Collected data entries

= = = = = = =

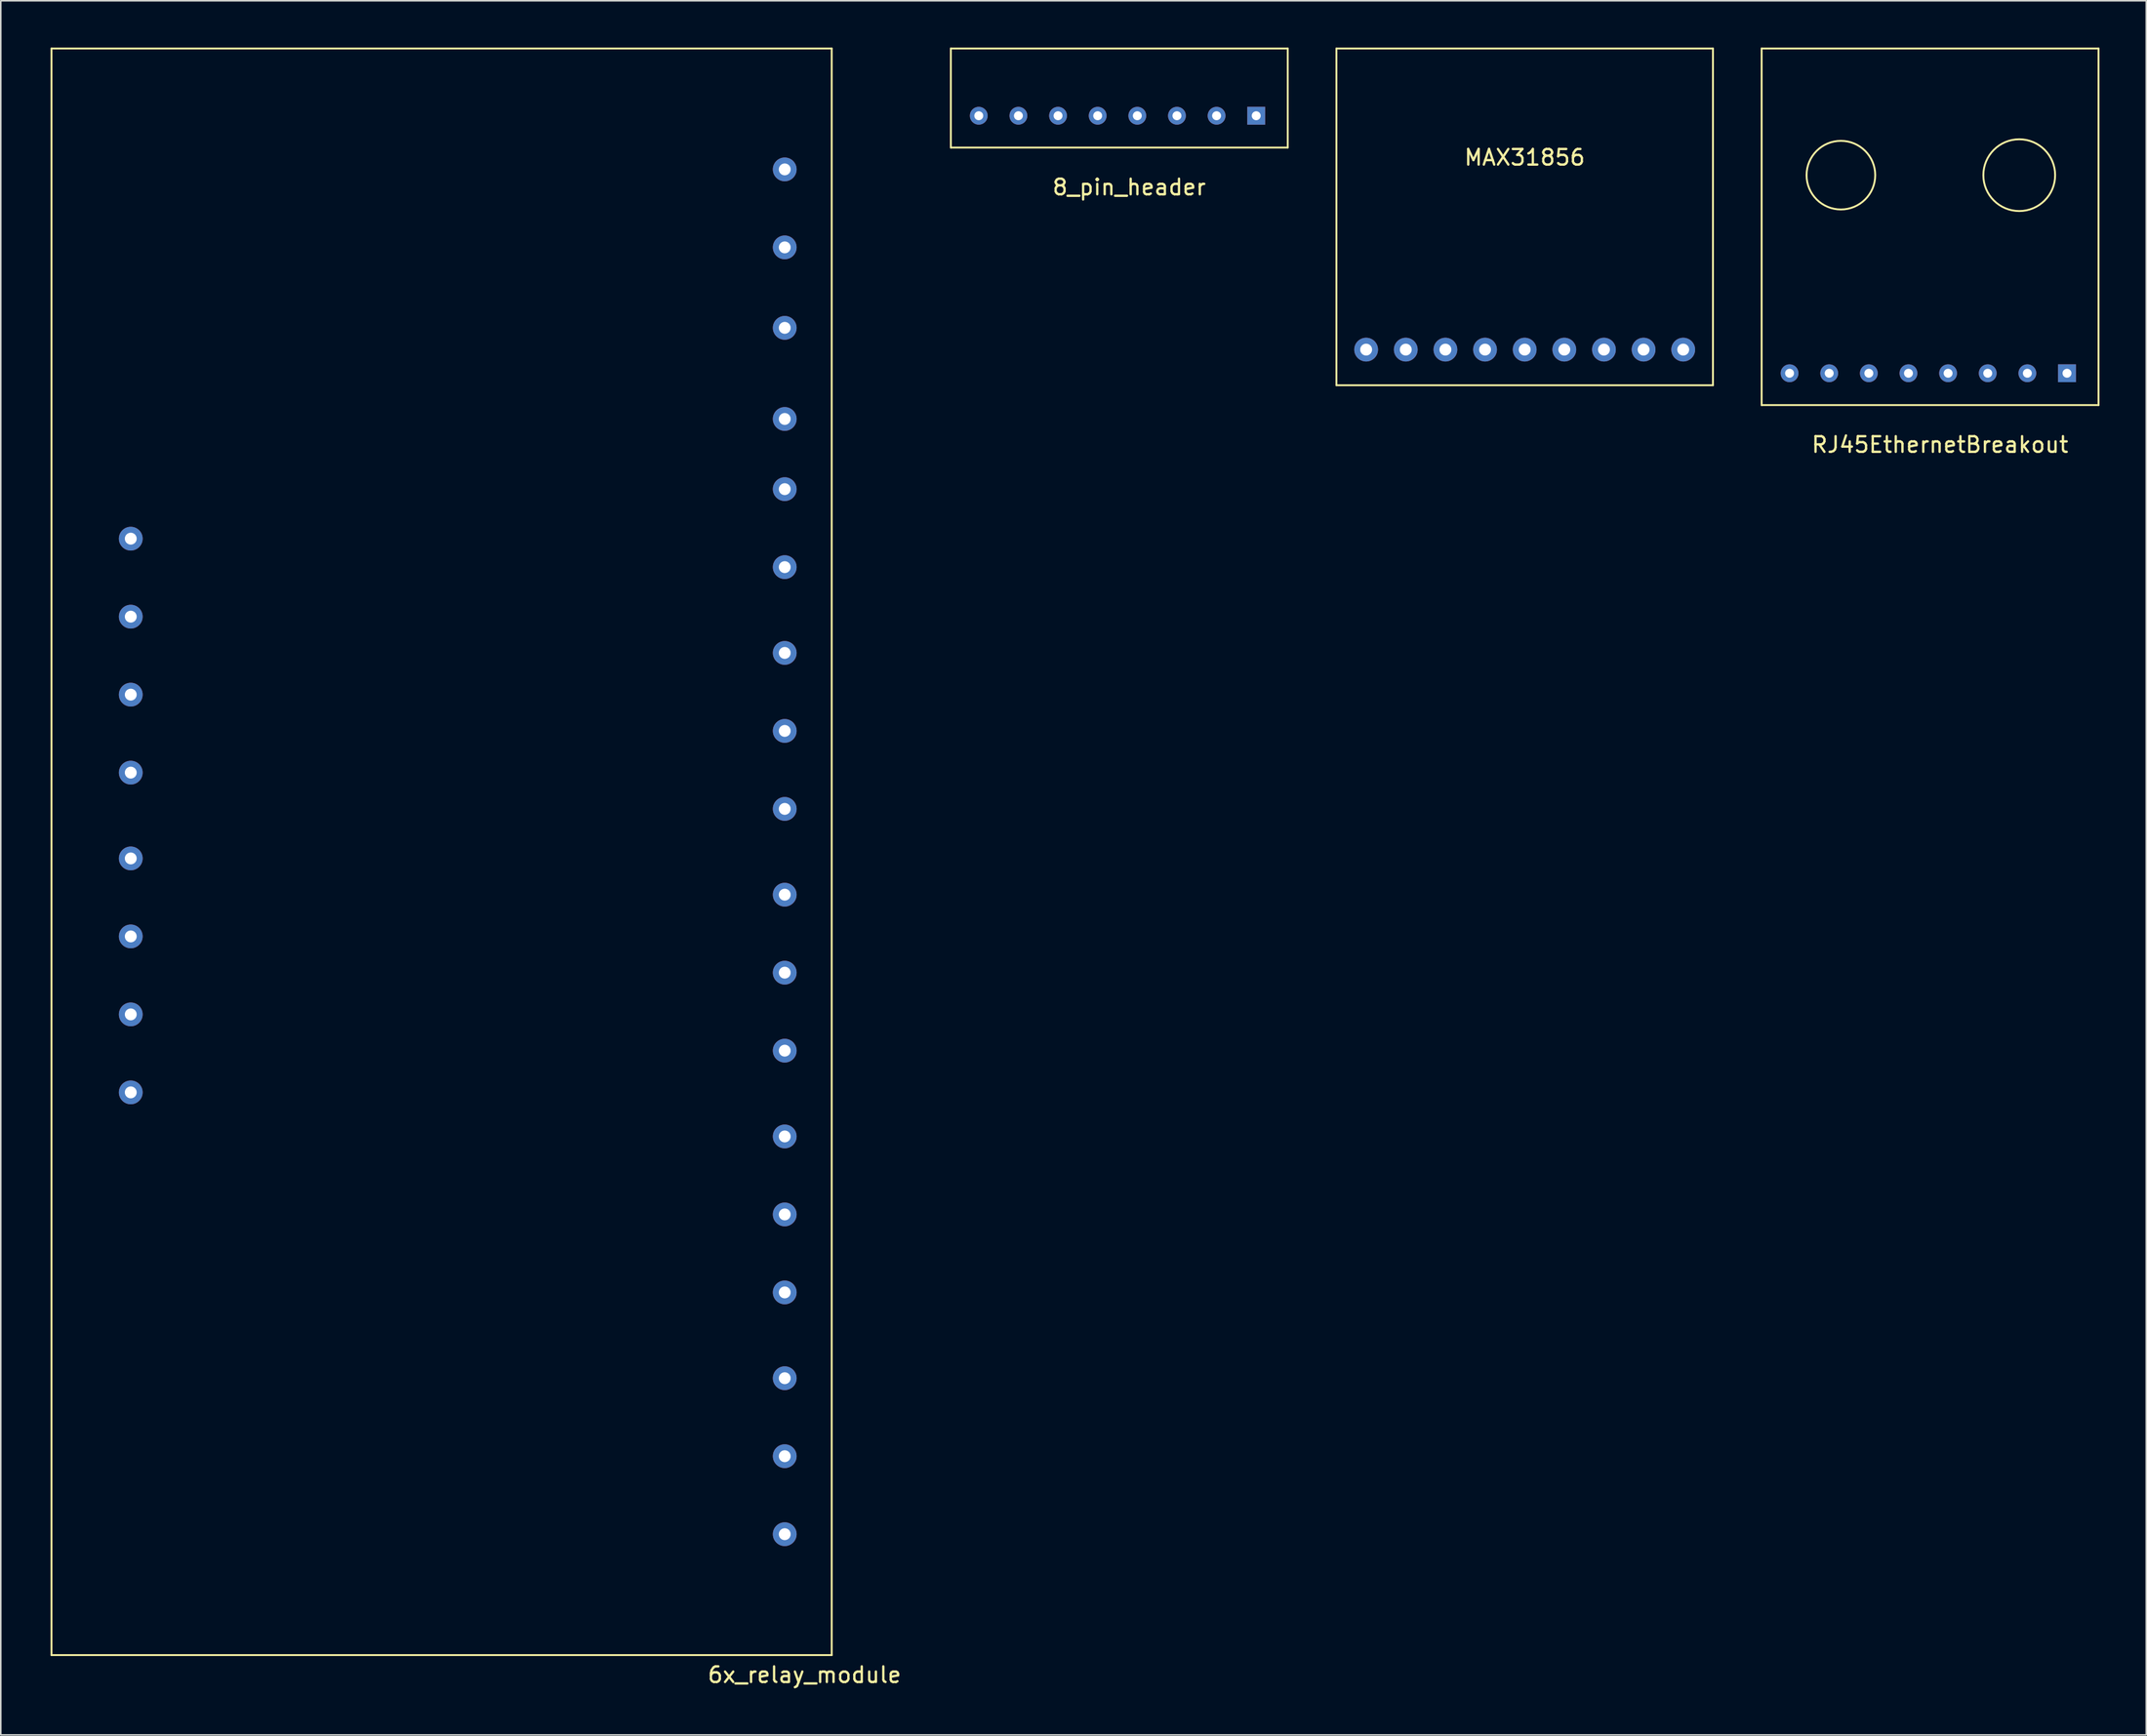
<source format=kicad_pcb>
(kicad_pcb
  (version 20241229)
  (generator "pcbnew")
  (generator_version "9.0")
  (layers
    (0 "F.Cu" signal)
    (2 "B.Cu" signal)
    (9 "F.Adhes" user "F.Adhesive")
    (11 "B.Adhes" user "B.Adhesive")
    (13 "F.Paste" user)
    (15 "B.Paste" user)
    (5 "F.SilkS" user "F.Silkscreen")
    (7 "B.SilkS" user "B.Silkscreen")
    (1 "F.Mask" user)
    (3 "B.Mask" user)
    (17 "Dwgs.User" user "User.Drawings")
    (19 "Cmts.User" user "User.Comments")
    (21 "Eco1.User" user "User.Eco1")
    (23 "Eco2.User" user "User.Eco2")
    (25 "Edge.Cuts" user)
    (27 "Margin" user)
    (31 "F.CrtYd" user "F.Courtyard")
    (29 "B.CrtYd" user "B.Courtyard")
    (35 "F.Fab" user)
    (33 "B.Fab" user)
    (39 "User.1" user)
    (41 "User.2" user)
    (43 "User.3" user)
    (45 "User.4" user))
  (footprint "8_pin_header"
    (layer "F.Cu")
    (at 69.315 4.37)
    (property "Reference" "8_pin_header" (at 0 4.58 0) (layer "F.SilkS") (effects (font (size 1 1) (thickness 0.15))))
    (attr through_hole)
    (fp_line (start -11.43 -4.31) (end 10.16 -4.31) (stroke (width 0.12) (type solid)) (layer "F.SilkS"))
    (fp_line (start -11.43 2.04) (end -11.43 -4.31) (stroke (width 0.12) (type solid)) (layer "F.SilkS"))
    (fp_line (start 10.16 -4.31) (end 10.16 2.04) (stroke (width 0.12) (type solid)) (layer "F.SilkS"))
    (fp_line (start 10.16 2.04) (end -11.43 2.04) (stroke (width 0.12) (type solid)) (layer "F.SilkS"))
    (pad "1" thru_hole rect (at 8.14 0) (size 1.143 1.143) (drill 0.572) (layers "*.Cu" "*.Mask"))
    (pad "2" thru_hole circle (at 5.6 0) (size 1.143 1.143) (drill 0.572) (layers "*.Cu" "*.Mask"))
    (pad "3" thru_hole circle (at 3.06 0) (size 1.143 1.143) (drill 0.572) (layers "*.Cu" "*.Mask"))
    (pad "4" thru_hole circle (at 0.52 0) (size 1.143 1.143) (drill 0.572) (layers "*.Cu" "*.Mask"))
    (pad "5" thru_hole circle (at -2.02 0) (size 1.143 1.143) (drill 0.572) (layers "*.Cu" "*.Mask"))
    (pad "6" thru_hole circle (at -4.56 0) (size 1.143 1.143) (drill 0.572) (layers "*.Cu" "*.Mask"))
    (pad "7" thru_hole circle (at -7.1 0) (size 1.143 1.143) (drill 0.572) (layers "*.Cu" "*.Mask"))
    (pad "8" thru_hole circle (at -9.64 0) (size 1.143 1.143) (drill 0.572) (layers "*.Cu" "*.Mask")))
  (footprint "6x_relay_module"
    (layer "F.Cu")
    (at 0.25 103.06)
    (property "Reference" "6x_relay_module" (at 48.26 1.27 0) (layer "F.SilkS") (effects (font (size 1 1) (thickness 0.15))))
    (attr through_hole)
    (fp_line (start 0 -103) (end 50 -103) (stroke (width 0.12) (type solid)) (layer "F.SilkS"))
    (fp_line (start 0 0) (end 0 -103) (stroke (width 0.12) (type solid)) (layer "F.SilkS"))
    (fp_line (start 50 0) (end 0 0) (stroke (width 0.12) (type solid)) (layer "F.SilkS"))
    (fp_line (start 50 0) (end 50 -103) (stroke (width 0.12) (type solid)) (layer "F.SilkS"))
    (pad "1" thru_hole circle (at 5.08 -71.575) (size 1.524 1.524) (drill 0.762) (layers "*.Cu" "*.Mask"))
    (pad "2" thru_hole circle (at 5.08 -66.575) (size 1.524 1.524) (drill 0.762) (layers "*.Cu" "*.Mask"))
    (pad "3" thru_hole circle (at 5.08 -61.575) (size 1.524 1.524) (drill 0.762) (layers "*.Cu" "*.Mask"))
    (pad "4" thru_hole circle (at 5.08 -56.575) (size 1.524 1.524) (drill 0.762) (layers "*.Cu" "*.Mask"))
    (pad "5" thru_hole circle (at 5.08 -51.075) (size 1.524 1.524) (drill 0.762) (layers "*.Cu" "*.Mask"))
    (pad "6" thru_hole circle (at 5.08 -46.075) (size 1.524 1.524) (drill 0.762) (layers "*.Cu" "*.Mask"))
    (pad "7" thru_hole circle (at 5.08 -41.075) (size 1.524 1.524) (drill 0.762) (layers "*.Cu" "*.Mask" "Eco2.User"))
    (pad "8" thru_hole circle (at 5.08 -36.075) (size 1.524 1.524) (drill 0.762) (layers "*.Cu" "*.Mask"))
    (pad "9" thru_hole circle (at 46.99 -95.25) (size 1.524 1.524) (drill 0.762) (layers "*.Cu" "*.Mask"))
    (pad "10" thru_hole circle (at 46.99 -90.25) (size 1.524 1.524) (drill 0.762) (layers "*.Cu" "*.Mask"))
    (pad "11" thru_hole circle (at 46.99 -85.09) (size 1.524 1.524) (drill 0.762) (layers "*.Cu" "*.Mask"))
    (pad "12" thru_hole circle (at 46.99 -79.25) (size 1.524 1.524) (drill 0.762) (layers "*.Cu" "*.Mask"))
    (pad "13" thru_hole circle (at 46.99 -74.75) (size 1.524 1.524) (drill 0.762) (layers "*.Cu" "*.Mask"))
    (pad "14" thru_hole circle (at 46.99 -69.75) (size 1.524 1.524) (drill 0.762) (layers "*.Cu" "*.Mask"))
    (pad "15" thru_hole circle (at 46.99 -64.25) (size 1.524 1.524) (drill 0.762) (layers "*.Cu" "*.Mask"))
    (pad "16" thru_hole circle (at 46.99 -59.25) (size 1.524 1.524) (drill 0.762) (layers "*.Cu" "*.Mask"))
    (pad "17" thru_hole circle (at 46.99 -54.25) (size 1.524 1.524) (drill 0.762) (layers "*.Cu" "*.Mask"))
    (pad "18" thru_hole circle (at 46.99 -48.75) (size 1.524 1.524) (drill 0.762) (layers "*.Cu" "*.Mask"))
    (pad "19" thru_hole circle (at 46.99 -43.75) (size 1.524 1.524) (drill 0.762) (layers "*.Cu" "*.Mask"))
    (pad "20" thru_hole circle (at 46.99 -38.75) (size 1.524 1.524) (drill 0.762) (layers "*.Cu" "*.Mask"))
    (pad "21" thru_hole circle (at 46.99 -33.25) (size 1.524 1.524) (drill 0.762) (layers "*.Cu" "*.Mask"))
    (pad "22" thru_hole circle (at 46.99 -28.25) (size 1.524 1.524) (drill 0.762) (layers "*.Cu" "*.Mask"))
    (pad "23" thru_hole circle (at 46.99 -23.25) (size 1.524 1.524) (drill 0.762) (layers "*.Cu" "*.Mask"))
    (pad "24" thru_hole circle (at 46.99 -17.75) (size 1.524 1.524) (drill 0.762) (layers "*.Cu" "*.Mask"))
    (pad "25" thru_hole circle (at 46.99 -12.75) (size 1.524 1.524) (drill 0.762) (layers "*.Cu" "*.Mask"))
    (pad "26" thru_hole circle (at 46.99 -7.75) (size 1.524 1.524) (drill 0.762) (layers "*.Cu" "*.Mask")))
  (footprint "RJ45EthernetBreakout"
    (layer "F.Cu")
    (at 121.275 11.49)
    (property "Reference" "RJ45EthernetBreakout" (at 0 13.97 0) (layer "F.SilkS") (effects (font (size 1 1) (thickness 0.15))))
    (attr through_hole)
    (fp_line (start -11.43 -11.43) (end 10.16 -11.43) (stroke (width 0.12) (type solid)) (layer "F.SilkS"))
    (fp_line (start -11.43 11.43) (end -11.43 -11.43) (stroke (width 0.12) (type solid)) (layer "F.SilkS"))
    (fp_line (start 10.16 -11.43) (end 10.16 11.43) (stroke (width 0.12) (type solid)) (layer "F.SilkS"))
    (fp_line (start 10.16 11.43) (end -11.43 11.43) (stroke (width 0.12) (type solid)) (layer "F.SilkS"))
    (fp_circle (center -6.35 -3.31) (end -4.15 -3.31) (stroke (width 0.12) (type solid)) (fill no) (layer "F.SilkS"))
    (fp_circle (center 5.08 -3.31) (end 7.38 -3.31) (stroke (width 0.12) (type solid)) (fill no) (layer "F.SilkS"))
    (pad "1" thru_hole rect (at 8.14 9.39) (size 1.143 1.143) (drill 0.572) (layers "*.Cu" "*.Mask"))
    (pad "2" thru_hole circle (at 5.6 9.39) (size 1.143 1.143) (drill 0.572) (layers "*.Cu" "*.Mask"))
    (pad "3" thru_hole circle (at 3.06 9.39) (size 1.143 1.143) (drill 0.572) (layers "*.Cu" "*.Mask"))
    (pad "4" thru_hole circle (at 0.52 9.39) (size 1.143 1.143) (drill 0.572) (layers "*.Cu" "*.Mask"))
    (pad "5" thru_hole circle (at -2.02 9.39) (size 1.143 1.143) (drill 0.572) (layers "*.Cu" "*.Mask"))
    (pad "6" thru_hole circle (at -4.56 9.39) (size 1.143 1.143) (drill 0.572) (layers "*.Cu" "*.Mask"))
    (pad "7" thru_hole circle (at -7.1 9.39) (size 1.143 1.143) (drill 0.572) (layers "*.Cu" "*.Mask"))
    (pad "8" thru_hole circle (at -9.64 9.39) (size 1.143 1.143) (drill 0.572) (layers "*.Cu" "*.Mask")))
  (footprint "MAX31856"
    (layer "F.Cu")
    (at 94.66 10.855)
    (property "Reference" "MAX31856" (at 0 -3.81 0) (layer "F.SilkS") (effects (font (size 1 1) (thickness 0.15))))
    (attr through_hole)
    (fp_line (start -12.065 -10.795) (end -12.065 10.795) (stroke (width 0.12) (type solid)) (layer "F.SilkS"))
    (fp_line (start -12.065 -10.795) (end 12.065 -10.795) (stroke (width 0.12) (type solid)) (layer "F.SilkS"))
    (fp_line (start -12.065 10.795) (end 12.065 10.795) (stroke (width 0.12) (type solid)) (layer "F.SilkS"))
    (fp_line (start 12.065 -10.795) (end 12.065 10.795) (stroke (width 0.12) (type solid)) (layer "F.SilkS"))
    (pad "1" thru_hole circle (at -10.16 8.509) (size 1.524 1.524) (drill 0.762) (layers "*.Cu" "*.Mask"))
    (pad "2" thru_hole circle (at -7.62 8.509) (size 1.524 1.524) (drill 0.762) (layers "*.Cu" "*.Mask"))
    (pad "3" thru_hole circle (at -5.08 8.509) (size 1.524 1.524) (drill 0.762) (layers "*.Cu" "*.Mask"))
    (pad "4" thru_hole circle (at -2.54 8.509) (size 1.524 1.524) (drill 0.762) (layers "*.Cu" "*.Mask"))
    (pad "5" thru_hole circle (at 0 8.509) (size 1.524 1.524) (drill 0.762) (layers "*.Cu" "*.Mask"))
    (pad "6" thru_hole circle (at 2.54 8.509) (size 1.524 1.524) (drill 0.762) (layers "*.Cu" "*.Mask"))
    (pad "7" thru_hole circle (at 5.08 8.509) (size 1.524 1.524) (drill 0.762) (layers "*.Cu" "*.Mask"))
    (pad "8" thru_hole circle (at 7.62 8.509) (size 1.524 1.524) (drill 0.762) (layers "*.Cu" "*.Mask"))
    (pad "9" thru_hole circle (at 10.16 8.509) (size 1.524 1.524) (drill 0.762) (layers "*.Cu" "*.Mask")))
  (gr_rect
    (start -3 -3)
    (end 134.495 108.178)
    (stroke (width 0.1) (type default))
    (fill no)
    (layer "Edge.Cuts")))
</source>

= = = = = = =

EXERCISE BRIEF:
With the line holding "(at 0 -3.81" as the first and the line holding "(fp_line (start -12.065 10.795)" as the last, set down that range of the entries above exactly, and nothing else.

EXERCISE SOLUTION:
    (property "Reference" "MAX31856" (at 0 -3.81 0) (layer "F.SilkS") (effects (font (size 1 1) (thickness 0.15))))
    (attr through_hole)
    (fp_line (start -12.065 -10.795) (end -12.065 10.795) (stroke (width 0.12) (type solid)) (layer "F.SilkS"))
    (fp_line (start -12.065 -10.795) (end 12.065 -10.795) (stroke (width 0.12) (type solid)) (layer "F.SilkS"))
    (fp_line (start -12.065 10.795) (end 12.065 10.795) (stroke (width 0.12) (type solid)) (layer "F.SilkS"))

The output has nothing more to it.